Dust bunnies, babies and workplace flexibility

The morning light filtering into my kitchen illuminates the dust bunnies scampering on the floor amid the fragments of fallen leaves that get tracked in the back door. Luckily, I'm pretty good at ignoring it, because my husband usually makes sweeping the kitchen floor his first order of business. But, an ability to ignore housekeeping tasks appears to be prevalent among working mothers. 

A University of California researcher who studied time diaries found that as women participate more in the labor force, they shed hours of housekeeping, but do everything they can to protect their childrearing time. Suzanne M. Bianchi, who has been a longtime scholar in this field, presented her paper at the Focus on Workplace Flexibility seminar held in Washington last week.
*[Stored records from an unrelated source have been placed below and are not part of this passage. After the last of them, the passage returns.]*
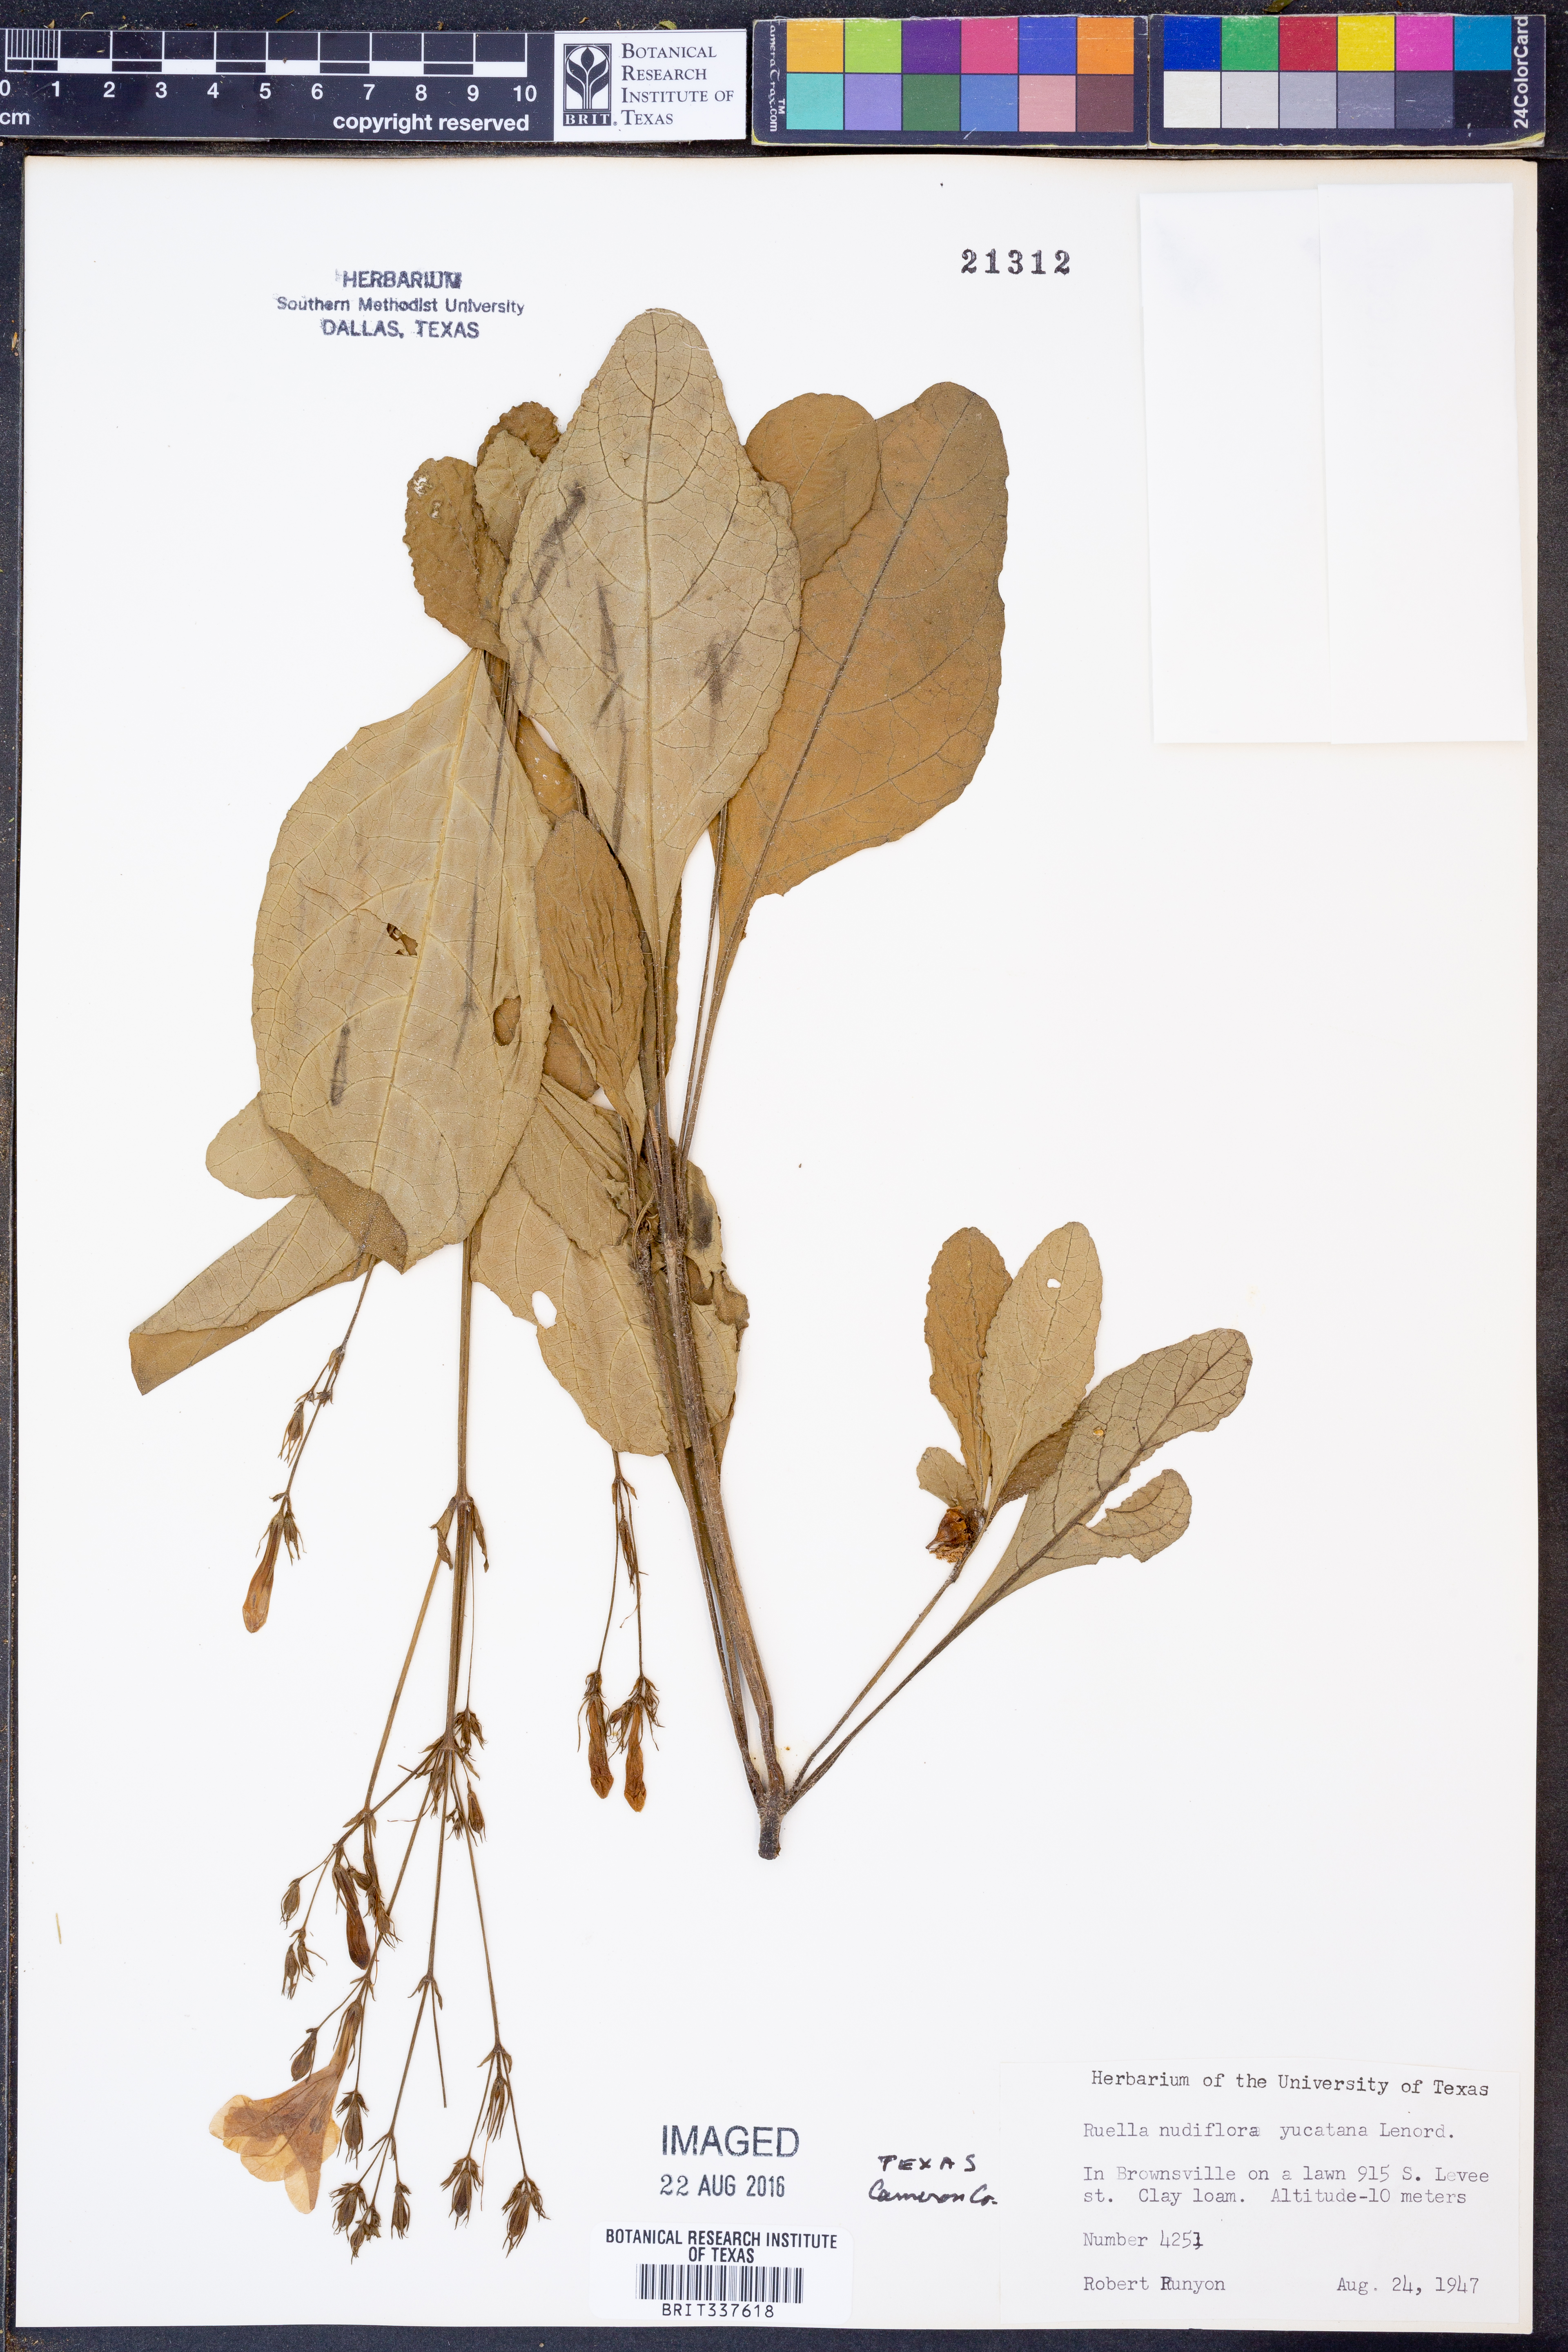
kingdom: Plantae
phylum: Tracheophyta
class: Magnoliopsida
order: Lamiales
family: Acanthaceae
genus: Ruellia
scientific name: Ruellia ciliatiflora
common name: Hairyflower wild petunia
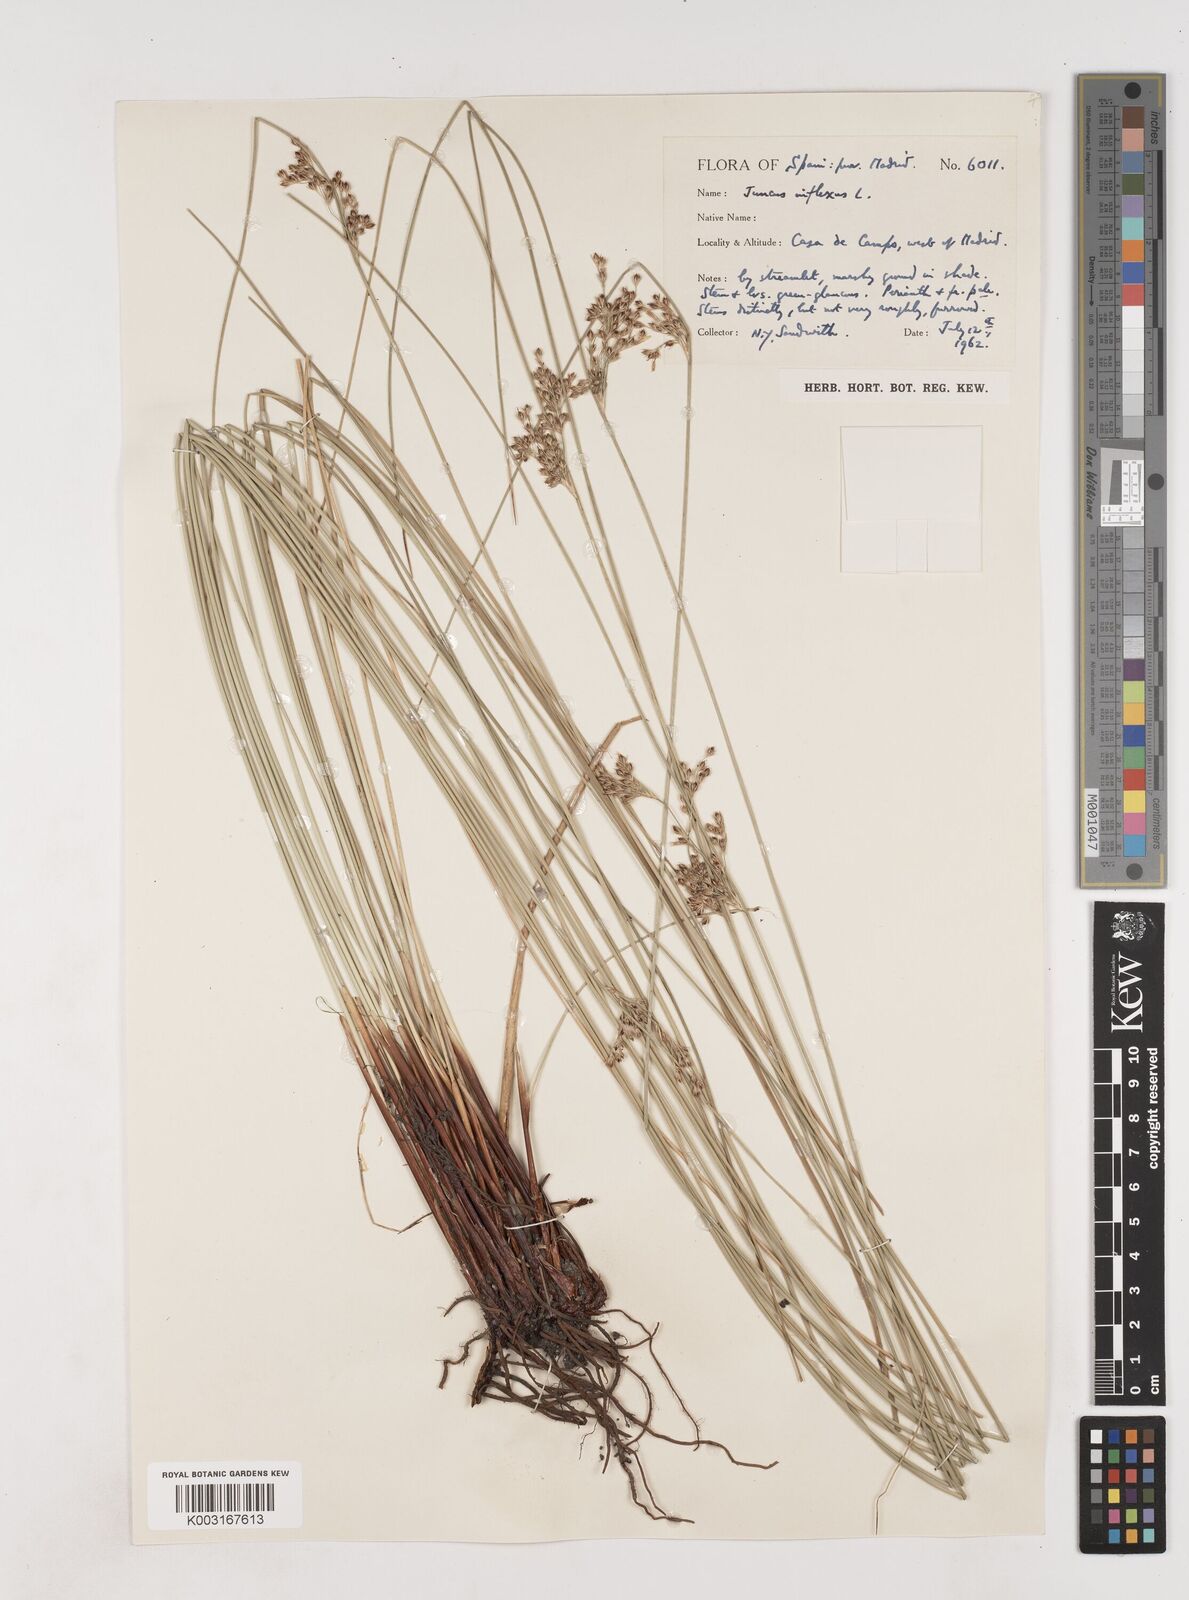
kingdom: Plantae
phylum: Tracheophyta
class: Liliopsida
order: Poales
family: Juncaceae
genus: Juncus
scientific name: Juncus inflexus
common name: Hard rush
Interestingly, maternal time spent in childcare is the same as, or more, than in the 1960s, when fewer women worked, according to her paper titled "Family Change and Time Allocation in American Families."

So what are working women giving up (other than housework)? They are giving up leisure and sleep, Bianchi found. No surprise there. But regardless of whether they are working or not, most mothers say they have too little time for themselves. Working women with young children, if they can, attempt to cut back on work hours, even though this has long-term negative consequences for their own financial wellbeing, especially if marriages dissolve. That outcome is also not surprising, because another place where corners are cut, her study shows, is in time that spouses spend together as a couple.

The way I see it, one of the best reasons to have children is so you can have less guilt about housekeeping. With any luck, you'll have enough time to build up your no-guilt muscle so that even when the kids leave, you don't mind those dust bunnies on the kitchen floor.